Quante volte, per andare a scuola, all’università o al lavoro ci siamo dovuti sorbire ore e ore stipati in treni e pullman stracolmi, spesso poco puliti e ancora meno sicuri?
Se è vero che non è certo un bel modo per iniziare o per chiudere una giornata, lo stress che si “guadagna” a fare i pendolari non è risarcibile: a stabilirlo la Corte di Cassazione con una sentenza destinata a far storia.
Tutto era partito dalla richiesta di risarcimento per danno esistenziale avanzata da un professionista che tutti i giorni viaggia da Piacenza a Milano in balia di “ritardi sistematici, sporcizia e affollamento”.

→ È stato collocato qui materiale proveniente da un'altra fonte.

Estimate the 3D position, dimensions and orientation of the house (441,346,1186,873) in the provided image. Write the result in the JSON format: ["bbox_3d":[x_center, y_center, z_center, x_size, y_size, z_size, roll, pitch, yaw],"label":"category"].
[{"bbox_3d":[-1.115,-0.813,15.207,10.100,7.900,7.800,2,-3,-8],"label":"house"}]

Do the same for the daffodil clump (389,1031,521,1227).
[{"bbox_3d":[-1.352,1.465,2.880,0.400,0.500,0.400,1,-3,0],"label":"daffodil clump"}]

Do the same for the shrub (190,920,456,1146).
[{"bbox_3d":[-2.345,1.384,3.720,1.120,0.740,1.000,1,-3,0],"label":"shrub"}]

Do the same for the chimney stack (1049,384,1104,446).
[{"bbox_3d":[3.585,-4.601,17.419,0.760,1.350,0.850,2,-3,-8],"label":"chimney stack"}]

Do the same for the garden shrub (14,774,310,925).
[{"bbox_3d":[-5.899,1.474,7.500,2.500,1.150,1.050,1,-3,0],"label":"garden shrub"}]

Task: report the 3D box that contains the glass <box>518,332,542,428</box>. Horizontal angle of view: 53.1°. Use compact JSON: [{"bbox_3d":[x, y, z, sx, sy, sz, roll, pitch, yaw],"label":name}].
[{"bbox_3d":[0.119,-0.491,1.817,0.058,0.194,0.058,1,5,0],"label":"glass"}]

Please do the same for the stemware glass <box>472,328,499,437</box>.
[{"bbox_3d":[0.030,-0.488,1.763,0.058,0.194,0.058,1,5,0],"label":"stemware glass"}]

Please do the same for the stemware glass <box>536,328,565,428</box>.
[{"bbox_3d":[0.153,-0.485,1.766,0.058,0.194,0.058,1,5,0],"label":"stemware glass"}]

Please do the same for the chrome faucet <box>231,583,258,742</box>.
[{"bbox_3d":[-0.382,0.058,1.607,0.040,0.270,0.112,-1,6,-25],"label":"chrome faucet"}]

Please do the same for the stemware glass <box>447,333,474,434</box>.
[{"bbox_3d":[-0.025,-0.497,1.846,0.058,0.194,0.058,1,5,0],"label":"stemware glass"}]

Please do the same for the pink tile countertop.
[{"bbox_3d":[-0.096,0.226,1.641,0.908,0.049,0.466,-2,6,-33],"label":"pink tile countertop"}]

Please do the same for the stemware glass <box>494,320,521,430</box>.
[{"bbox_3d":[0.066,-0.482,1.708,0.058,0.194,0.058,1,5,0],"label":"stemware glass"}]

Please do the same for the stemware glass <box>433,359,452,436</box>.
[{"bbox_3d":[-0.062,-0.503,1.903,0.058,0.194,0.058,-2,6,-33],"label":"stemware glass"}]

La Cassazione ha stabilito che per ottenere il risarcimento per lo stress dei viaggi da incubo non basta aver viaggiato in piedi su treni gelati d’inverno e torridi d’estate, in ritardo sette mesi su sette, con bagni sporchi e mai un posto a sedere libero, in palese violazione degli standard di “comfort del viaggio” siglati con le Regioni.
I giudici hanno riconosciuto i disservizi che l’uomo è costretto ad affrontare ogni giorni, ma per loro bisogna comunque provare l’effetto di questi disservizi sul piano personale, tenendo presente che serve “un grado minimo di tolleranza”.